§ **ACTIVITY**:
Beginning with the line containing "- enhancing-tissue mask" and ending with the line containing "Bedside chest radiograph", write out each line of the records below exactly; pictures and lines outside that range are left out.

§ **EXTRACTED DATA**:
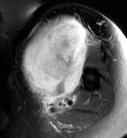
MRI of an extremity soft-tissue mass, one axial slice; position 49 of 87 along the scan axis; T2-weighted fat-saturated; MR volume resampled by the dataset authors to the PET/CT grid (not the native acquisition matrix); 3.27 mm slice thickness; 127 × 138 image matrix, field of view 124 × 135 mm. Female patient. Case-level facts recorded for this patient, not image findings: histological type: pleiomorphic leiomyosarcoma; grade: high; site of the primary tumour: left biceps.
Structures marked on this image (expert contour drawn on MRI and transferred to this co-registered scan by the dataset authors):
- gross tumour volume including surrounding oedema: bounding box [x1, y1, x2, y2] px = [22, 16, 94, 110]
- gross tumour volume (mass): [22, 18, 89, 104]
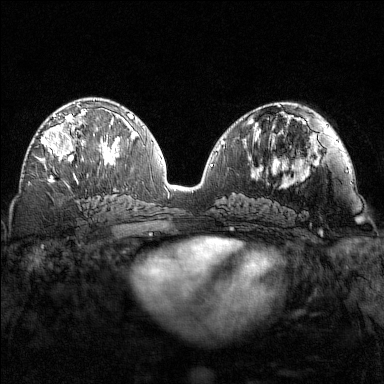
Breast MRI (dynamic contrast-enhanced), one axial slice; position 76 of 160 along the scan axis; dynamic contrast-enhanced series, time point 2 of 7 at this slice position (early post-contrast); 1.5 T; TE 1.8 ms, TR 4.8 ms; 1 mm slice thickness; 384 × 384 image matrix, field of view 320 × 320 mm. Female patient.
Outlined on this slice (semi-automatically segmented with operator editing):
- enhancing-tissue mask used for the functional tumour volume (all voxels passing the contrast-enhancement thresholds inside the analysis volume; usually the tumour): bounding box (x1, y1, x2, y2) in pixels: (41, 102, 88, 163)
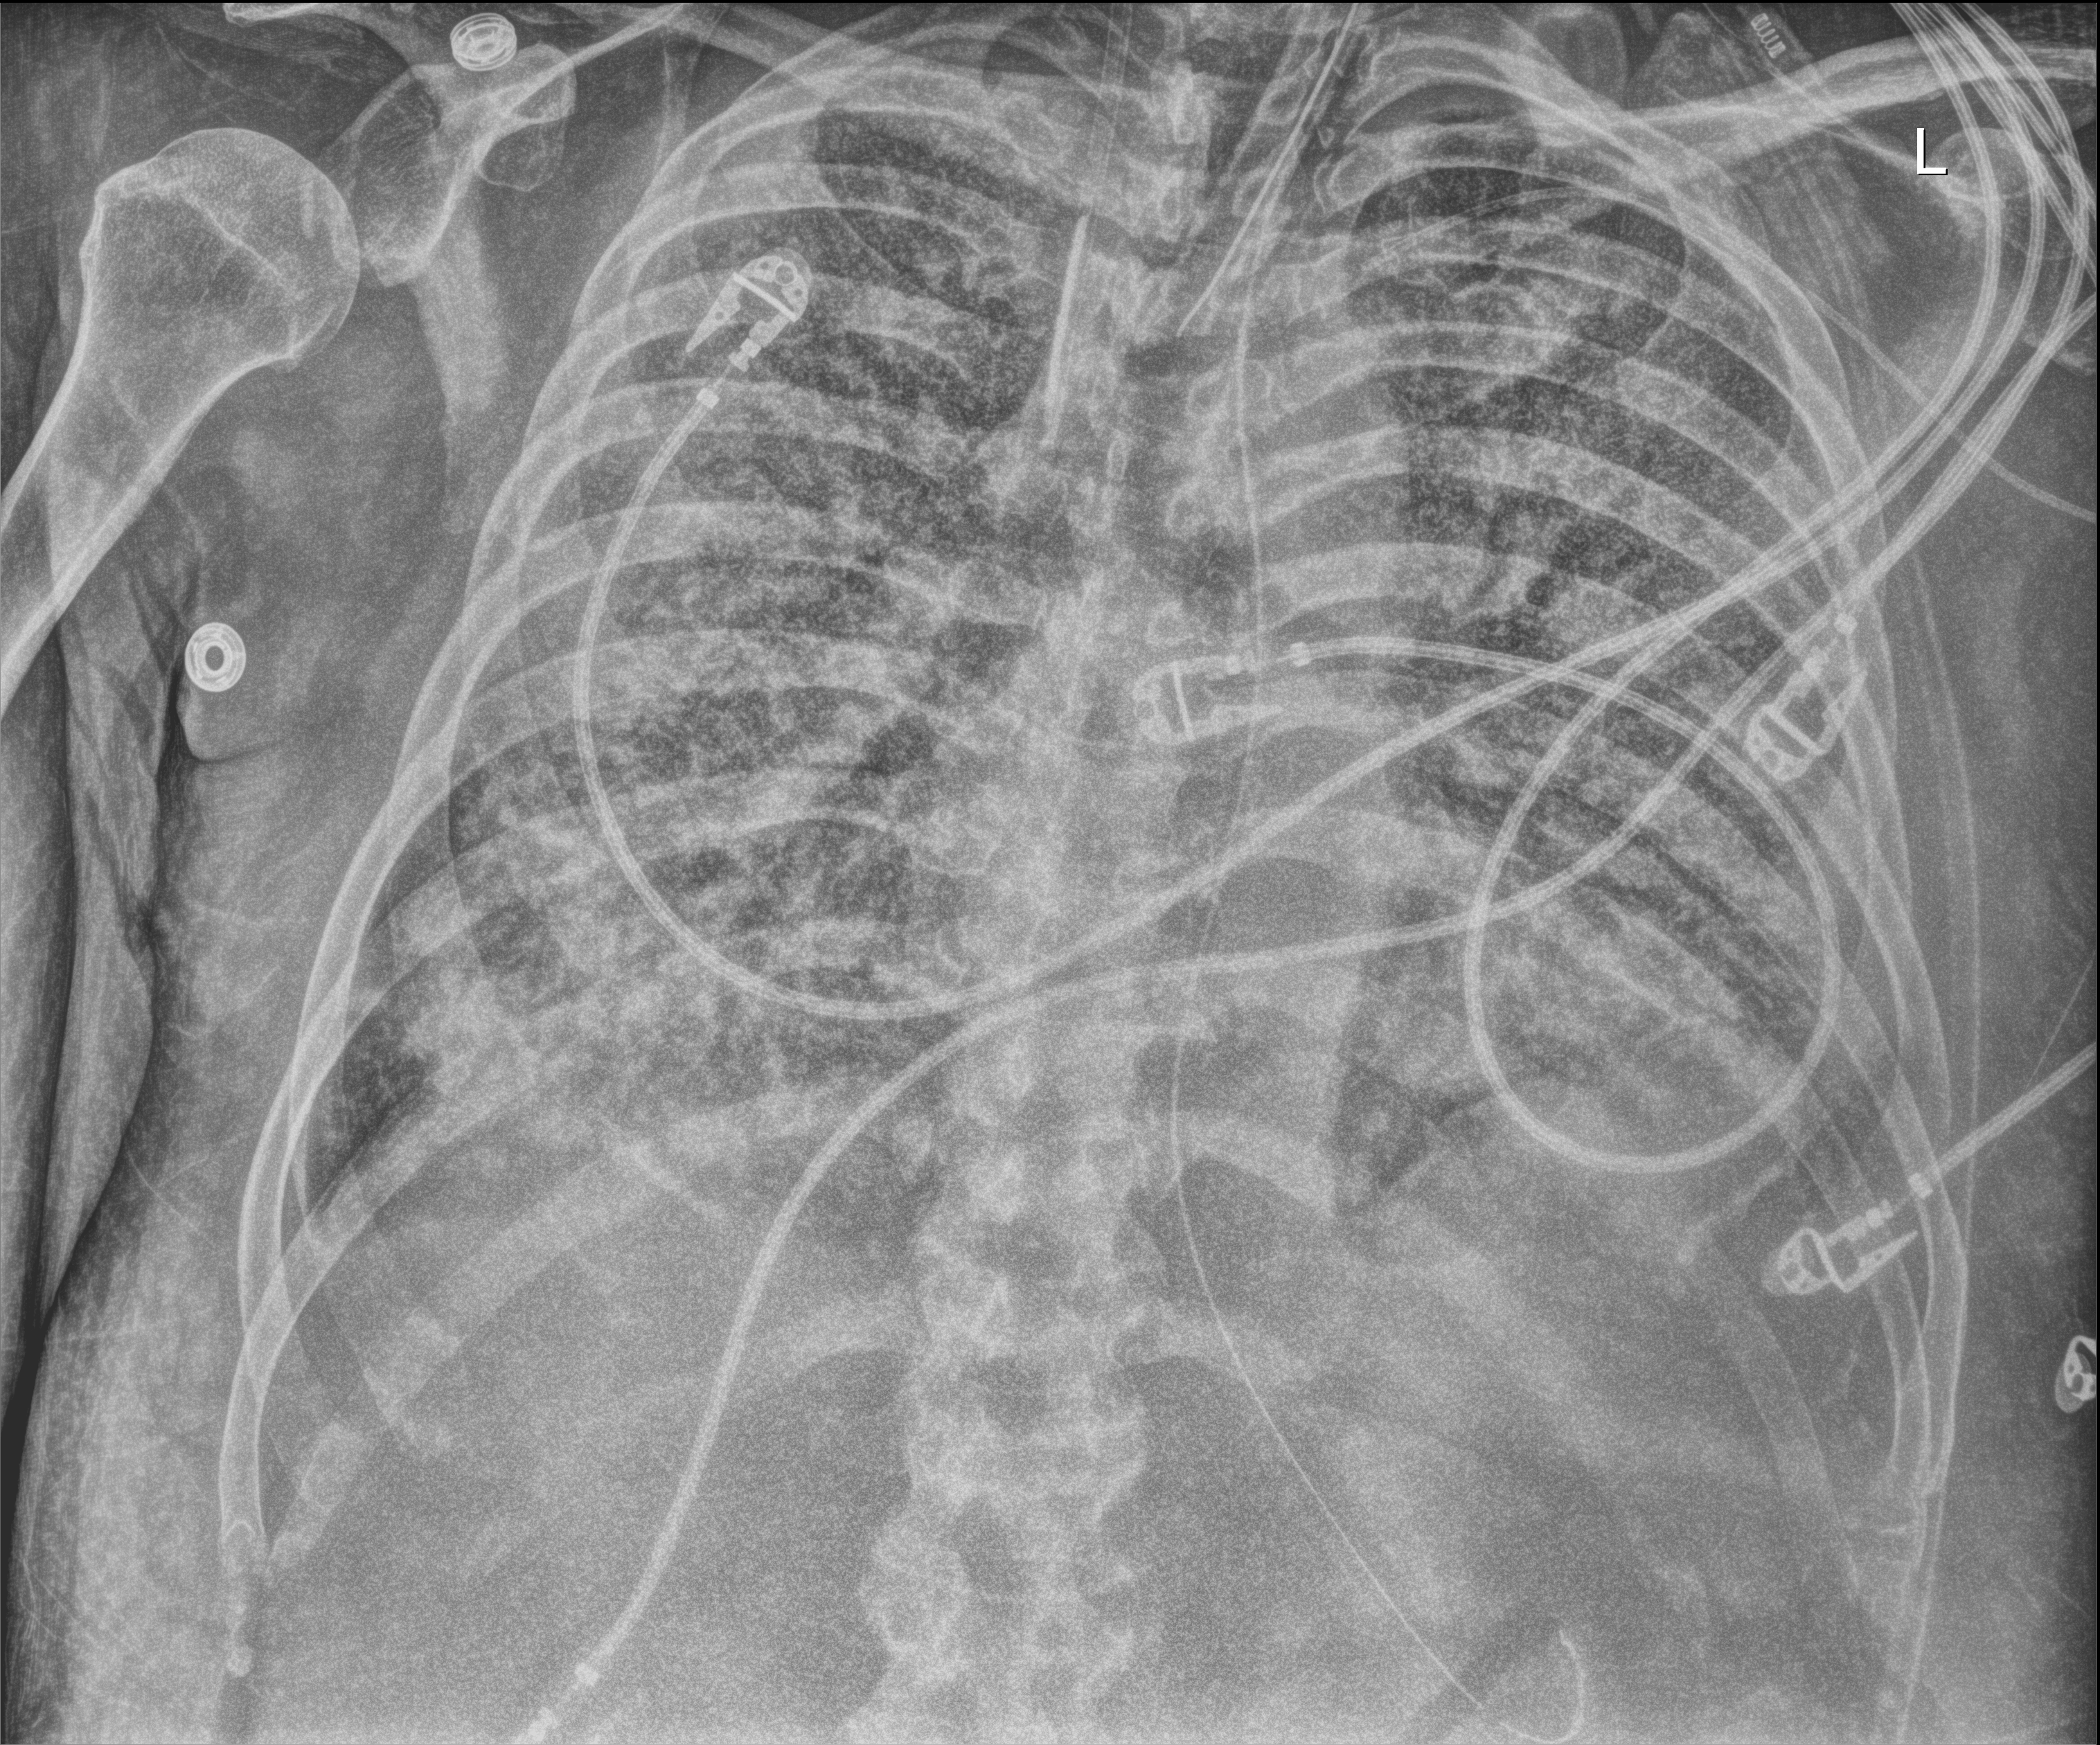
Bedside chest radiograph (digital radiography), anteroposterior (AP) projection. Patient hospitalised with COVID-19; male, aged 60–74 years.
From the hospital-stay record, not from the radiograph (when in the stay this image was taken is not recorded): mechanically ventilated during this hospital stay: yes.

§ **RESPONSE**:
- enhancing-tissue mask used for the functional tumour volume (all voxels passing the contrast-enhancement thresholds inside the analysis volume; usually the tumour): bounding box (x1, y1, x2, y2) in pixels: (41, 102, 88, 163)
Bedside chest radiograph (digital radiography), anteroposterior (AP) projection. Patient hospitalised with COVID-19; male, aged 60–74 years.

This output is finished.